**TASK DETAILS**
The answer is the full set of records, given again exactly and without images.

Collected data:
=== Section Start ===
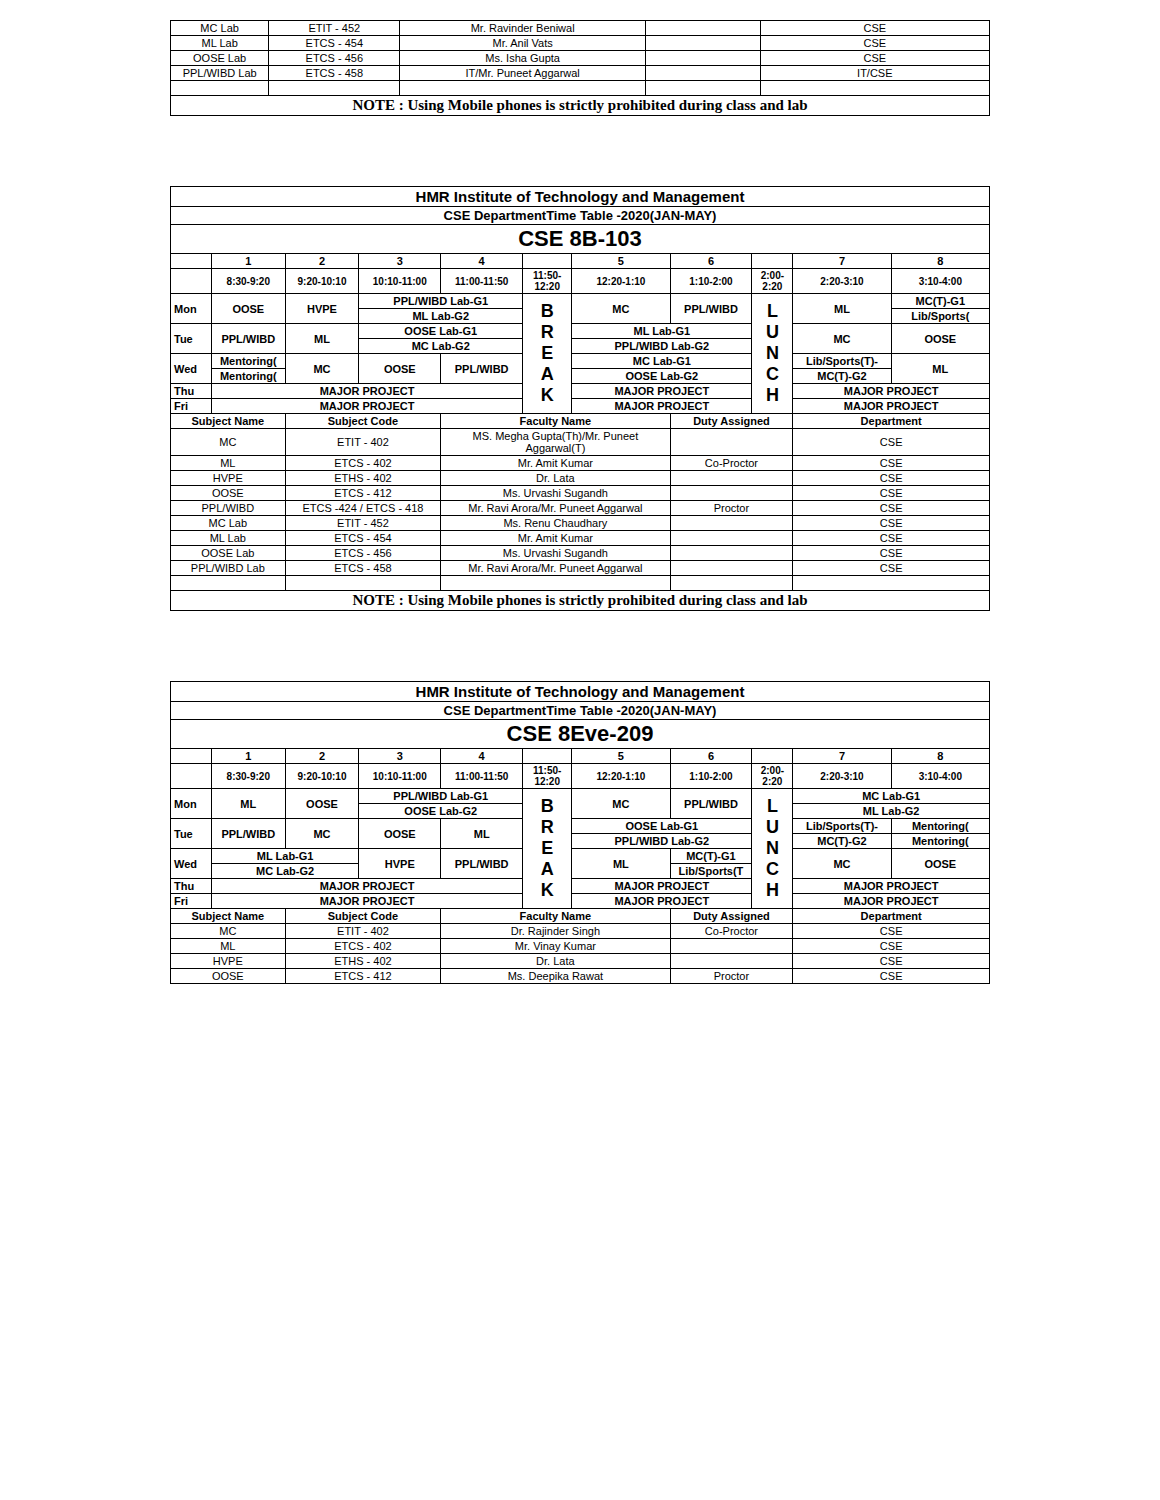| MC Lab | ETIT - 452 | Mr. Ravinder Beniwal | | CSE |
| ML Lab | ETCS - 454 | Mr. Anil Vats | | CSE |
| OOSE Lab | ETCS - 456 | Ms. Isha Gupta | | CSE |
| PPL/WIBD Lab | ETCS - 458 | IT/Mr. Puneet Aggarwal | | IT/CSE |
| NOTE : Using Mobile phones is strictly prohibited during class and lab |
| HMR Institute of Technology and Management |
| CSE DepartmentTime Table -2020(JAN-MAY) |
| CSE 8B-103 |
| | 1 | 2 | 3 | 4 | | 5 | 6 | | 7 | 8 |
| | 8:30-9:20 | 9:20-10:10 | 10:10-11:00 | 11:00-11:50 | 11:50-12:20 | 12:20-1:10 | 1:10-2:00 | 2:00-2:20 | 2:20-3:10 | 3:10-4:00 |
| Mon | OOSE | HVPE | PPL/WIBD Lab-G1 | B R E A K | MC | PPL/WIBD | L U N C H | ML | MC(T)-G1 |
| ML Lab-G2 | Lib/Sports( |
| Tue | PPL/WIBD | ML | OOSE Lab-G1 | ML Lab-G1 | MC | OOSE |
| MC Lab-G2 | PPL/WIBD Lab-G2 |
| Wed | Mentoring( | MC | OOSE | PPL/WIBD | MC Lab-G1 | Lib/Sports(T)- | ML |
| Mentoring( | OOSE Lab-G2 | MC(T)-G2 |
| Thu | MAJOR PROJECT | MAJOR PROJECT | MAJOR PROJECT |
| Fri | MAJOR PROJECT | MAJOR PROJECT | MAJOR PROJECT |
| Subject Name | Subject Code | Faculty Name | Duty Assigned | Department |
| MC | ETIT - 402 | MS. Megha Gupta(Th)/Mr. Puneet Aggarwal(T) | | CSE |
| ML | ETCS - 402 | Mr. Amit Kumar | Co-Proctor | CSE |
| HVPE | ETHS - 402 | Dr. Lata | | CSE |
| OOSE | ETCS - 412 | Ms. Urvashi Sugandh | | CSE |
| PPL/WIBD | ETCS -424 / ETCS - 418 | Mr. Ravi Arora/Mr. Puneet Aggarwal | Proctor | CSE |
| MC Lab | ETIT - 452 | Ms. Renu Chaudhary | | CSE |
| ML Lab | ETCS - 454 | Mr. Amit Kumar | | CSE |
| OOSE Lab | ETCS - 456 | Ms. Urvashi Sugandh | | CSE |
| PPL/WIBD Lab | ETCS - 458 | Mr. Ravi Arora/Mr. Puneet Aggarwal | | CSE |
| NOTE : Using Mobile phones is strictly prohibited during class and lab |
| HMR Institute of Technology and Management |
| CSE DepartmentTime Table -2020(JAN-MAY) |
| CSE 8Eve-209 |
| | 1 | 2 | 3 | 4 | | 5 | 6 | | 7 | 8 |
| | 8:30-9:20 | 9:20-10:10 | 10:10-11:00 | 11:00-11:50 | 11:50-12:20 | 12:20-1:10 | 1:10-2:00 | 2:00-2:20 | 2:20-3:10 | 3:10-4:00 |
| Mon | ML | OOSE | PPL/WIBD Lab-G1 | B R E A K | MC | PPL/WIBD | L U N C H | MC Lab-G1 |
| OOSE Lab-G2 | ML Lab-G2 |
| Tue | PPL/WIBD | MC | OOSE | ML | OOSE Lab-G1 | Lib/Sports(T)- | Mentoring( |
| PPL/WIBD Lab-G2 | MC(T)-G2 | Mentoring( |
| Wed | ML Lab-G1 | HVPE | PPL/WIBD | ML | MC(T)-G1 | MC | OOSE |
| MC Lab-G2 | Lib/Sports(T |
| Thu | MAJOR PROJECT | MAJOR PROJECT | MAJOR PROJECT |
| Fri | MAJOR PROJECT | MAJOR PROJECT | MAJOR PROJECT |
| Subject Name | Subject Code | Faculty Name | Duty Assigned | Department |
| MC | ETIT - 402 | Dr. Rajinder Singh | Co-Proctor | CSE |
| ML | ETCS - 402 | Mr. Vinay Kumar | | CSE |
| HVPE | ETHS - 402 | Dr. Lata | | CSE |
| OOSE | ETCS - 412 | Ms. Deepika Rawat | Proctor | CSE |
=== Section End ===
**FINISHED TASK**
| MC Lab | ETIT - 452 | Mr. Ravinder Beniwal | | CSE |
| ML Lab | ETCS - 454 | Mr. Anil Vats | | CSE |
| OOSE Lab | ETCS - 456 | Ms. Isha Gupta | | CSE |
| PPL/WIBD Lab | ETCS - 458 | IT/Mr. Puneet Aggarwal | | IT/CSE |
| NOTE : Using Mobile phones is strictly prohibited during class and lab |
| HMR Institute of Technology and Management |
| CSE DepartmentTime Table -2020(JAN-MAY) |
| CSE 8B-103 |
| | 1 | 2 | 3 | 4 | | 5 | 6 | | 7 | 8 |
| | 8:30-9:20 | 9:20-10:10 | 10:10-11:00 | 11:00-11:50 | 11:50-12:20 | 12:20-1:10 | 1:10-2:00 | 2:00-2:20 | 2:20-3:10 | 3:10-4:00 |
| Mon | OOSE | HVPE | PPL/WIBD Lab-G1 | B R E A K | MC | PPL/WIBD | L U N C H | ML | MC(T)-G1 |
| ML Lab-G2 | Lib/Sports( |
| Tue | PPL/WIBD | ML | OOSE Lab-G1 | ML Lab-G1 | MC | OOSE |
| MC Lab-G2 | PPL/WIBD Lab-G2 |
| Wed | Mentoring( | MC | OOSE | PPL/WIBD | MC Lab-G1 | Lib/Sports(T)- | ML |
| Mentoring( | OOSE Lab-G2 | MC(T)-G2 |
| Thu | MAJOR PROJECT | MAJOR PROJECT | MAJOR PROJECT |
| Fri | MAJOR PROJECT | MAJOR PROJECT | MAJOR PROJECT |
| Subject Name | Subject Code | Faculty Name | Duty Assigned | Department |
| MC | ETIT - 402 | MS. Megha Gupta(Th)/Mr. Puneet Aggarwal(T) | | CSE |
| ML | ETCS - 402 | Mr. Amit Kumar | Co-Proctor | CSE |
| HVPE | ETHS - 402 | Dr. Lata | | CSE |
| OOSE | ETCS - 412 | Ms. Urvashi Sugandh | | CSE |
| PPL/WIBD | ETCS -424 / ETCS - 418 | Mr. Ravi Arora/Mr. Puneet Aggarwal | Proctor | CSE |
| MC Lab | ETIT - 452 | Ms. Renu Chaudhary | | CSE |
| ML Lab | ETCS - 454 | Mr. Amit Kumar | | CSE |
| OOSE Lab | ETCS - 456 | Ms. Urvashi Sugandh | | CSE |
| PPL/WIBD Lab | ETCS - 458 | Mr. Ravi Arora/Mr. Puneet Aggarwal | | CSE |
| NOTE : Using Mobile phones is strictly prohibited during class and lab |
| HMR Institute of Technology and Management |
| CSE DepartmentTime Table -2020(JAN-MAY) |
| CSE 8Eve-209 |
| | 1 | 2 | 3 | 4 | | 5 | 6 | | 7 | 8 |
| | 8:30-9:20 | 9:20-10:10 | 10:10-11:00 | 11:00-11:50 | 11:50-12:20 | 12:20-1:10 | 1:10-2:00 | 2:00-2:20 | 2:20-3:10 | 3:10-4:00 |
| Mon | ML | OOSE | PPL/WIBD Lab-G1 | B R E A K | MC | PPL/WIBD | L U N C H | MC Lab-G1 |
| OOSE Lab-G2 | ML Lab-G2 |
| Tue | PPL/WIBD | MC | OOSE | ML | OOSE Lab-G1 | Lib/Sports(T)- | Mentoring( |
| PPL/WIBD Lab-G2 | MC(T)-G2 | Mentoring( |
| Wed | ML Lab-G1 | HVPE | PPL/WIBD | ML | MC(T)-G1 | MC | OOSE |
| MC Lab-G2 | Lib/Sports(T |
| Thu | MAJOR PROJECT | MAJOR PROJECT | MAJOR PROJECT |
| Fri | MAJOR PROJECT | MAJOR PROJECT | MAJOR PROJECT |
| Subject Name | Subject Code | Faculty Name | Duty Assigned | Department |
| MC | ETIT - 402 | Dr. Rajinder Singh | Co-Proctor | CSE |
| ML | ETCS - 402 | Mr. Vinay Kumar | | CSE |
| HVPE | ETHS - 402 | Dr. Lata | | CSE |
| OOSE | ETCS - 412 | Ms. Deepika Rawat | Proctor | CSE |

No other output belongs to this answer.